• Records for this exercise:
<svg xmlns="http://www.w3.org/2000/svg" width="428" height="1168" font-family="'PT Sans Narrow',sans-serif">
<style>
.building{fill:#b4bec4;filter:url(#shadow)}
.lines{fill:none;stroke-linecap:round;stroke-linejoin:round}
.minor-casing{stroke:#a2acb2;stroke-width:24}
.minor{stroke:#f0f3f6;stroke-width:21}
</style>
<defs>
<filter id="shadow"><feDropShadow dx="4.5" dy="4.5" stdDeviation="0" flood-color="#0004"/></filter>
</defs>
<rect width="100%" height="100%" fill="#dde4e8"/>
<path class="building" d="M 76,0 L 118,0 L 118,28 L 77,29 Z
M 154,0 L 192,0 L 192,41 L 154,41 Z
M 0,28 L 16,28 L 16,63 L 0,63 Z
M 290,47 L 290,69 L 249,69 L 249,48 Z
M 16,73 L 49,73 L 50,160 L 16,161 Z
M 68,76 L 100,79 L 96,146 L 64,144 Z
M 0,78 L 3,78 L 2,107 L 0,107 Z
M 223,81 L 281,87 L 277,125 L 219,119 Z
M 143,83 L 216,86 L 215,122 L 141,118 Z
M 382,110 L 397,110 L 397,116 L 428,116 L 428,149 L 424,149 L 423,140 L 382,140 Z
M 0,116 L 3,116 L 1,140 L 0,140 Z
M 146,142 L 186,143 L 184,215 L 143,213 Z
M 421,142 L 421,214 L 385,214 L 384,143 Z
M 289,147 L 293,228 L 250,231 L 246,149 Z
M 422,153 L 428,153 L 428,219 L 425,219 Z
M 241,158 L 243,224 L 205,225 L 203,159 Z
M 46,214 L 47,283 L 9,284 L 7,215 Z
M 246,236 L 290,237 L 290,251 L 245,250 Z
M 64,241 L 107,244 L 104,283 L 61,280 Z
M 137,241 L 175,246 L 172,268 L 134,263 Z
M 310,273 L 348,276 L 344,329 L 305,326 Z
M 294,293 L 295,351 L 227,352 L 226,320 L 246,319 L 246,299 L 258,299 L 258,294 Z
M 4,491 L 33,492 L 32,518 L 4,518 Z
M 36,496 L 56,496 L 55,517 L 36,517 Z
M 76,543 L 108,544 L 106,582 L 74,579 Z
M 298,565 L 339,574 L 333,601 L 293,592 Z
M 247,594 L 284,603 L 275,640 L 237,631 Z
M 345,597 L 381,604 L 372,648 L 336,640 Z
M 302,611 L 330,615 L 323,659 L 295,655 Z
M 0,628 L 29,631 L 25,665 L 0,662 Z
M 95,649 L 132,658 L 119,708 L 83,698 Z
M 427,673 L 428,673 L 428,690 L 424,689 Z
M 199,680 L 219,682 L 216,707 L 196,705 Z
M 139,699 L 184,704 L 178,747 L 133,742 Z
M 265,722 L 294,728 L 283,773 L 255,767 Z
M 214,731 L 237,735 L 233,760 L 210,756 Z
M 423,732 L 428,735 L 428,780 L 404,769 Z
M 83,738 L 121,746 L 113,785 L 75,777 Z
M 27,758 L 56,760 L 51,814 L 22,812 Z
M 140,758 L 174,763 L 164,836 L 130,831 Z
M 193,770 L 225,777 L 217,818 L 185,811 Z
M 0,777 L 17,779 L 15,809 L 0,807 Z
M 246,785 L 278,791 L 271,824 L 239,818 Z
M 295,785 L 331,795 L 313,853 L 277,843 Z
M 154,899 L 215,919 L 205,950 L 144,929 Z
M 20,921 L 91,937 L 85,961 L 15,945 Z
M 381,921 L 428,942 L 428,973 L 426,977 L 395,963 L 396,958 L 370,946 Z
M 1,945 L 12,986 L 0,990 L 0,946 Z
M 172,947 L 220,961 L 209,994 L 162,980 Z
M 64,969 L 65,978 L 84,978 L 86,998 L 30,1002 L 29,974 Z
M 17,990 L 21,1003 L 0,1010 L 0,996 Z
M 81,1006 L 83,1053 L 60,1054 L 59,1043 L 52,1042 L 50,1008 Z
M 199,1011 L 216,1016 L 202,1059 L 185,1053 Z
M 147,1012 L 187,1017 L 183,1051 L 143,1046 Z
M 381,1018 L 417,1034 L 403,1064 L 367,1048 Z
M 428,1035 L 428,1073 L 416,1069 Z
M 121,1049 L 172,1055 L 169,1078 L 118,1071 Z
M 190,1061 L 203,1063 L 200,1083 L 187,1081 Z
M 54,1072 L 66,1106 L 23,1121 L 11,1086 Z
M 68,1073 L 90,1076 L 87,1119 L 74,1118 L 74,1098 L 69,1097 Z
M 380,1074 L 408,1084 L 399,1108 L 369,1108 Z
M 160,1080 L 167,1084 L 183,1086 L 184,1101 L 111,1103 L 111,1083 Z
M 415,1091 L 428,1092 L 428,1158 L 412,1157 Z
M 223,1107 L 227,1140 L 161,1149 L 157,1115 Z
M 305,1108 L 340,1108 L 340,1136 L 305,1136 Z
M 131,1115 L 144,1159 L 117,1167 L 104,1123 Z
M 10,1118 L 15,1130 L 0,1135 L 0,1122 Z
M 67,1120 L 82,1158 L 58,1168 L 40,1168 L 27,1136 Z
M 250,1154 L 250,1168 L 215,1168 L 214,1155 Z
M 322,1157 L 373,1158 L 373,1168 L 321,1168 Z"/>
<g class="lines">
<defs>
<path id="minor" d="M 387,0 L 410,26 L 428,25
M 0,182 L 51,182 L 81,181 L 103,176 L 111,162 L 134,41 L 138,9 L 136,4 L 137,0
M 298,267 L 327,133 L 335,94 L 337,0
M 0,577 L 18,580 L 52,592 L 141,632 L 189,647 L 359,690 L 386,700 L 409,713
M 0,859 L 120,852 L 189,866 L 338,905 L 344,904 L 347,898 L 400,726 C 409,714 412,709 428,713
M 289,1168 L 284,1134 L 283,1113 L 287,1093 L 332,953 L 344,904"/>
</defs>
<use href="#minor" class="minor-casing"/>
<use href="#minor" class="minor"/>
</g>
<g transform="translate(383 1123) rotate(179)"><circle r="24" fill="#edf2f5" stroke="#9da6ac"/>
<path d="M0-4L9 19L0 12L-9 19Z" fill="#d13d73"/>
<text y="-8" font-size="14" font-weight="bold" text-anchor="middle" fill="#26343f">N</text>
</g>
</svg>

• Work to be completed: Search the data above for the word "lines". Copy each line it is in.

• Written response:
.lines{fill:none;stroke-linecap:round;stroke-linejoin:round}
<g class="lines">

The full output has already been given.